Quando escreveu sua Dissertação de Mestrado em 1981, defendida no início de 1982, o então estudante – e futuro professor – do CJE Edvaldo Pereira Lima tinha um propósito claro em mente: contribuir para o avanço do conhecimento no seu campo de pesquisa, o jornalismo, com uma proposta inovadora.
“O meu nicho de interesse estava centrado na questão epistemológica dos alicerces filosóficos do jornalismo”, rememora. “Estava claro para mim o envelhecimento acelerado dos paradigmas que governavam o olhar do jornalismo na sua percepção do mundo e na sua mão condutora do modo como atuava, levantando fatos, acontecimentos e interpretações, buscando exercer sua função nobre de trazer informação, análise e conhecimento para a sociedade”, elabora.

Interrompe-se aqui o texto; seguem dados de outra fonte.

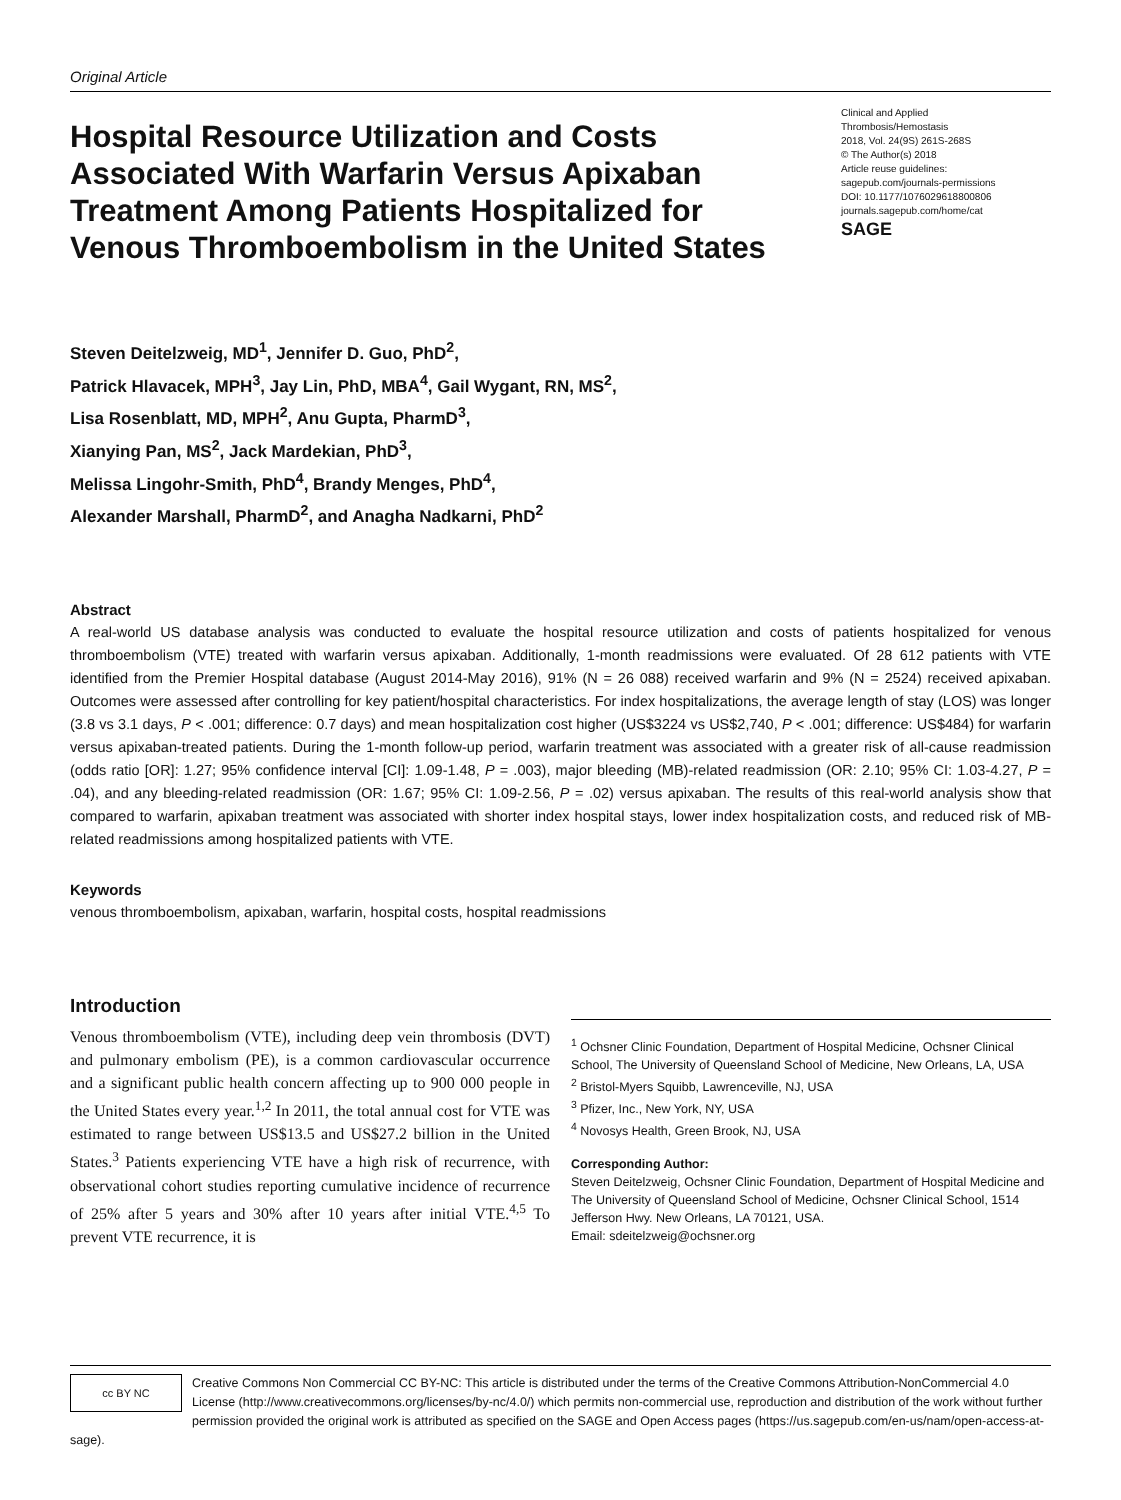Original Article
Hospital Resource Utilization and Costs Associated With Warfarin Versus Apixaban Treatment Among Patients Hospitalized for Venous Thromboembolism in the United States
Clinical and Applied
Thrombosis/Hemostasis
2018, Vol. 24(9S) 261S-268S
© The Author(s) 2018
Article reuse guidelines:
sagepub.com/journals-permissions
DOI: 10.1177/1076029618800806
journals.sagepub.com/home/cat
SAGE
Steven Deitelzweig, MD<sup>1</sup>, Jennifer D. Guo, PhD<sup>2</sup>,
Patrick Hlavacek, MPH<sup>3</sup>, Jay Lin, PhD, MBA<sup>4</sup>, Gail Wygant, RN, MS<sup>2</sup>,
Lisa Rosenblatt, MD, MPH<sup>2</sup>, Anu Gupta, PharmD<sup>3</sup>,
Xianying Pan, MS<sup>2</sup>, Jack Mardekian, PhD<sup>3</sup>,
Melissa Lingohr-Smith, PhD<sup>4</sup>, Brandy Menges, PhD<sup>4</sup>,
Alexander Marshall, PharmD<sup>2</sup>, and Anagha Nadkarni, PhD<sup>2</sup>
Abstract
A real-world US database analysis was conducted to evaluate the hospital resource utilization and costs of patients hospitalized for venous thromboembolism (VTE) treated with warfarin versus apixaban. Additionally, 1-month readmissions were evaluated. Of 28 612 patients with VTE identified from the Premier Hospital database (August 2014-May 2016), 91% (N = 26 088) received warfarin and 9% (N = 2524) received apixaban. Outcomes were assessed after controlling for key patient/hospital characteristics. For index hospitalizations, the average length of stay (LOS) was longer (3.8 vs 3.1 days, P < .001; difference: 0.7 days) and mean hospitalization cost higher (US$3224 vs US$2,740, P < .001; difference: US$484) for warfarin versus apixaban-treated patients. During the 1-month follow-up period, warfarin treatment was associated with a greater risk of all-cause readmission (odds ratio [OR]: 1.27; 95% confidence interval [CI]: 1.09-1.48, P = .003), major bleeding (MB)-related readmission (OR: 2.10; 95% CI: 1.03-4.27, P = .04), and any bleeding-related readmission (OR: 1.67; 95% CI: 1.09-2.56, P = .02) versus apixaban. The results of this real-world analysis show that compared to warfarin, apixaban treatment was associated with shorter index hospital stays, lower index hospitalization costs, and reduced risk of MB-related readmissions among hospitalized patients with VTE.
Keywords
venous thromboembolism, apixaban, warfarin, hospital costs, hospital readmissions
Introduction
Venous thromboembolism (VTE), including deep vein thrombosis (DVT) and pulmonary embolism (PE), is a common cardiovascular occurrence and a significant public health concern affecting up to 900 000 people in the United States every year.<sup>1,2</sup> In 2011, the total annual cost for VTE was estimated to range between US$13.5 and US$27.2 billion in the United States.<sup>3</sup> Patients experiencing VTE have a high risk of recurrence, with observational cohort studies reporting cumulative incidence of recurrence of 25% after 5 years and 30% after 10 years after initial VTE.<sup>4,5</sup> To prevent VTE recurrence, it is
<sup>1</sup> Ochsner Clinic Foundation, Department of Hospital Medicine, Ochsner Clinical School, The University of Queensland School of Medicine, New Orleans, LA, USA
<sup>2</sup> Bristol-Myers Squibb, Lawrenceville, NJ, USA
<sup>3</sup> Pfizer, Inc., New York, NY, USA
<sup>4</sup> Novosys Health, Green Brook, NJ, USA
Corresponding Author:
Steven Deitelzweig, Ochsner Clinic Foundation, Department of Hospital Medicine and The University of Queensland School of Medicine, Ochsner Clinical School, 1514 Jefferson Hwy. New Orleans, LA 70121, USA.
Email: sdeitelzweig@ochsner.org
cc BY NC
Creative Commons Non Commercial CC BY-NC: This article is distributed under the terms of the Creative Commons Attribution-NonCommercial 4.0 License (http://www.creativecommons.org/licenses/by-nc/4.0/) which permits non-commercial use, reproduction and distribution of the work without further permission provided the original work is attributed as specified on the SAGE and Open Access pages (https://us.sagepub.com/en-us/nam/open-access-at-sage).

“Acontece que já vivíamos o início de uma extraordinária revolução dos paradigmas norteadores da ciência, em várias áreas. Na física, a mãe de todas as ciências, a mecânica quântica ganhava espaço, trazendo à tona os limites dos modelos reducionistas e mecanicistas de entendimento da realidade. Na esteira da contracultura que havia sacudido os Estados Unidos anos antes e se espalhado pelo mundo, novas propostas influenciavam o emergir de atitudes transformadoras nas fronteiras de vanguarda da ciência, como o crescimento da multidisciplinaridade e o surgimento da transdisciplinaridade. O pensamento norteador da pesquisa saía de uma base simplista para uma outra, a da complexidade. Mas o jornalismo continuava lendo o mundo do final de Século 20 com as lentes embaçadas da ciência linear e cartesiana do Século 19”, continua.
Como desejava, mais do que simplesmente traçar um mapa de cenário, contribuir com uma solução aplicável ao rejuvenescimento do olhar do jornalismo sobre a realidade, encontrou nas aulas de pós-graduação da ECA um caminho promissor.
“O professor Flávio Queiroz de Moraes Júnior conduzia uma disciplina sobre a Teoria Geral dos Sistemas, sugerindo sua utilidade para os estudos em comunicação social. Percebi de imediato o potencial da visão sistêmica para o jornalismo. Com o aval do meu orientador de mente muito aberta e sintonizada com o novo, o professor Gaudêncio Torquato, que já havia travado algum conhecimento com o enfoque sistêmico no mundo corporativo e algo ainda rudimentar no jornalismo empresarial, entrei fundo na questão. Desenvolvi um modelo sistêmico aplicado ao jornalismo”.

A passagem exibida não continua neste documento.